From the entries below, copy out every line with "Марковина" in it.
Given data Block Start
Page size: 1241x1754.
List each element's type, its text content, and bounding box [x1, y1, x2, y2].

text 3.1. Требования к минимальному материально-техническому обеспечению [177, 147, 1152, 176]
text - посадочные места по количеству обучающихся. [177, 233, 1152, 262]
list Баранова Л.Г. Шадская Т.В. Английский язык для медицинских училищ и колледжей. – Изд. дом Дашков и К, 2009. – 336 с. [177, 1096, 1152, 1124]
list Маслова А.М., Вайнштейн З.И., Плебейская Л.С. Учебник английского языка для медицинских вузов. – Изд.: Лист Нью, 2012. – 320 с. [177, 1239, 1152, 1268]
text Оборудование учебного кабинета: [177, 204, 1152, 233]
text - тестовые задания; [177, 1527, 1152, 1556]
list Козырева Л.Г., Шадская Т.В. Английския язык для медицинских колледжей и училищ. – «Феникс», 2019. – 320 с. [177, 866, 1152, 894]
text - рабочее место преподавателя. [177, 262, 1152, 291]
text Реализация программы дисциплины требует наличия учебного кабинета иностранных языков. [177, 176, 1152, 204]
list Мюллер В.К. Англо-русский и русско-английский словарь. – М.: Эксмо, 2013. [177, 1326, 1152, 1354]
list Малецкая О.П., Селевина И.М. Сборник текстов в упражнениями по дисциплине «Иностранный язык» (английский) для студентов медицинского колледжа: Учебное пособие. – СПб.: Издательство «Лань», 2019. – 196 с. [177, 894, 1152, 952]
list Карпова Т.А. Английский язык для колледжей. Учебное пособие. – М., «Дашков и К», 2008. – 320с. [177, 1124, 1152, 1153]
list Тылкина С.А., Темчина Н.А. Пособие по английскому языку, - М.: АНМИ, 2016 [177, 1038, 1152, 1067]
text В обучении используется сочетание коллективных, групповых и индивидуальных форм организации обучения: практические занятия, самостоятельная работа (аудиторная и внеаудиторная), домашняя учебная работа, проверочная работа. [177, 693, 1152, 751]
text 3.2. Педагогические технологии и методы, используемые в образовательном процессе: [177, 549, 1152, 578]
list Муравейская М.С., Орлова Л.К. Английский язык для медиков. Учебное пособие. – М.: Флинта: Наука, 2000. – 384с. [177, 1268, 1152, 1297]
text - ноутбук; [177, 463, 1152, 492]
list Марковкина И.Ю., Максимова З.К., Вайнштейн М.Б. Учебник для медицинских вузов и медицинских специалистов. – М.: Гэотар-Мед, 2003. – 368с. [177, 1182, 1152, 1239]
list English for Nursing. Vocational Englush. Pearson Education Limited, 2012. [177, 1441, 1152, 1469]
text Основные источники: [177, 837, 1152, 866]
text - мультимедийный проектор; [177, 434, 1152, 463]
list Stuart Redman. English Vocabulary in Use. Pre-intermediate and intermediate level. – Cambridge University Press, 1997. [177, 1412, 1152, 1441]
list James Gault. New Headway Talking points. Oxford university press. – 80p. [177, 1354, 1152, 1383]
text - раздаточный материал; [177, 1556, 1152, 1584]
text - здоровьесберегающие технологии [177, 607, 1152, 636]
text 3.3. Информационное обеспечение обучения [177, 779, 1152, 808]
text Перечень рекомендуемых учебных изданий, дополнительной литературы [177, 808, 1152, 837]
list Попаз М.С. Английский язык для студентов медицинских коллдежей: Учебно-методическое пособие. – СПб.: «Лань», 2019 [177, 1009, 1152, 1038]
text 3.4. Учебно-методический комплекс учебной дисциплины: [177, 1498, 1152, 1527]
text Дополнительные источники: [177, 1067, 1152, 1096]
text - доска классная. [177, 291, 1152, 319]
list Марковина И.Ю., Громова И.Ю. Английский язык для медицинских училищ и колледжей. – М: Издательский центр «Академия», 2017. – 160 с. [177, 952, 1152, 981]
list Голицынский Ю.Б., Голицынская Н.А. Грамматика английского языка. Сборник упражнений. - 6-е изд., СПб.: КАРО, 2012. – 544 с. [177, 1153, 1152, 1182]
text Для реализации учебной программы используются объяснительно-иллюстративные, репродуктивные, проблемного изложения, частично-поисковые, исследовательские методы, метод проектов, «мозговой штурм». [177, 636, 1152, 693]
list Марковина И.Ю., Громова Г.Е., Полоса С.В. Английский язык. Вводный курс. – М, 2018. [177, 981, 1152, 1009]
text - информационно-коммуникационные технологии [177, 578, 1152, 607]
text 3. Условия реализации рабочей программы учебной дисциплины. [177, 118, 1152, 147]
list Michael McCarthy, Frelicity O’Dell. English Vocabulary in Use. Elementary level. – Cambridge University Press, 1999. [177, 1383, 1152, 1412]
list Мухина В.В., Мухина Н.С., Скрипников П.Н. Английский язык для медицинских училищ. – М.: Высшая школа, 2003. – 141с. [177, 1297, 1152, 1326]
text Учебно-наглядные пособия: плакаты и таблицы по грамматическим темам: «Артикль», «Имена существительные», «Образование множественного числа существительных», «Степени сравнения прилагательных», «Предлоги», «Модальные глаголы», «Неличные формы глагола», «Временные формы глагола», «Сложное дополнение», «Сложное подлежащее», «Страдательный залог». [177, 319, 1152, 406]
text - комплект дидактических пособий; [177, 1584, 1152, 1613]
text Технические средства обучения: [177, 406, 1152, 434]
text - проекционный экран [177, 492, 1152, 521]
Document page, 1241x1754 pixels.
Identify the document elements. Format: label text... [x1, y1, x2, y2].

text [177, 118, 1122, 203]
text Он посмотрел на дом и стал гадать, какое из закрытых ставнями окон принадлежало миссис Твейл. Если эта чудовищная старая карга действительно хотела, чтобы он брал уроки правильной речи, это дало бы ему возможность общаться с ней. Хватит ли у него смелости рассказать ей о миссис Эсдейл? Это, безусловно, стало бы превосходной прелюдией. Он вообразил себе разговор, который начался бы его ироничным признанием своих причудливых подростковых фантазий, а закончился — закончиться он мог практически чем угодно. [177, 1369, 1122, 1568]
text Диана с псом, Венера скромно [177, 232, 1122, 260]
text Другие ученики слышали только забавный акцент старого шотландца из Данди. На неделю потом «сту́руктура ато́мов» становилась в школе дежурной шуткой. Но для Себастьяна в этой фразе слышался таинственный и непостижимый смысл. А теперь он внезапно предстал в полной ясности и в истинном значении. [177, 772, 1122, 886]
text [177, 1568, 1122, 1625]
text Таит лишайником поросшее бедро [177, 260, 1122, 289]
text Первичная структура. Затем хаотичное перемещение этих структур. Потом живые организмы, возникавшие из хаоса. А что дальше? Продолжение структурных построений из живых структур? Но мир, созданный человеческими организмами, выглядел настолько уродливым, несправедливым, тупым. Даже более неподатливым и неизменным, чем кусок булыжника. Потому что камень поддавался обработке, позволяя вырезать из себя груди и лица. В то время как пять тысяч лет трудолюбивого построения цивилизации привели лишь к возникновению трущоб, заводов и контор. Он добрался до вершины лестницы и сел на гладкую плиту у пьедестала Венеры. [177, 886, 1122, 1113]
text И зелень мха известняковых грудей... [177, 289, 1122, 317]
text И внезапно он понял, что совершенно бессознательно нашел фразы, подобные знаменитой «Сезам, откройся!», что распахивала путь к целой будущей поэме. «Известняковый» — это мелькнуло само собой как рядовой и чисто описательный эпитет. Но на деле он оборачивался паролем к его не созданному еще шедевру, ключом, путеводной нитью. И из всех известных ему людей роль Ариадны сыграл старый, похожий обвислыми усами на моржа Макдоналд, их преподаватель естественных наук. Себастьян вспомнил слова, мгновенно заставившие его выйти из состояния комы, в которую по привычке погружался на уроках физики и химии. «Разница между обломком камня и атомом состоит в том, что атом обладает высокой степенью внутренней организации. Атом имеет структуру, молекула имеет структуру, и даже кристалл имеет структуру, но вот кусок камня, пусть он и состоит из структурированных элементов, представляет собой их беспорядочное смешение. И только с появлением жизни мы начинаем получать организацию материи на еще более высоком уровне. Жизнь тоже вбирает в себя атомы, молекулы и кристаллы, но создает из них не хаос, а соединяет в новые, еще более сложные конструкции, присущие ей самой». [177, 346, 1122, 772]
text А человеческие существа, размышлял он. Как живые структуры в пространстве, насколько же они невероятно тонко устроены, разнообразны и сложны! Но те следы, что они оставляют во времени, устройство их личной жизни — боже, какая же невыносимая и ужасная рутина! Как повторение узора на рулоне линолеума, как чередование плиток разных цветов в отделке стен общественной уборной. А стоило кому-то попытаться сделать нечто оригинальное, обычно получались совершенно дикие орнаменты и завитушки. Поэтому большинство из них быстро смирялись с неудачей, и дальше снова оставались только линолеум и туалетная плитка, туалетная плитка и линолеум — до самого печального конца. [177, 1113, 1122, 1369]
Given data Block End
◆ Result of the exercise:
list Марковина И.Ю., Громова И.Ю. Английский язык для медицинских училищ и колледжей. – М: Издательский центр «Академия», 2017. – 160 с. [177, 952, 1152, 981]
list Марковина И.Ю., Громова Г.Е., Полоса С.В. Английский язык. Вводный курс. – М, 2018. [177, 981, 1152, 1009]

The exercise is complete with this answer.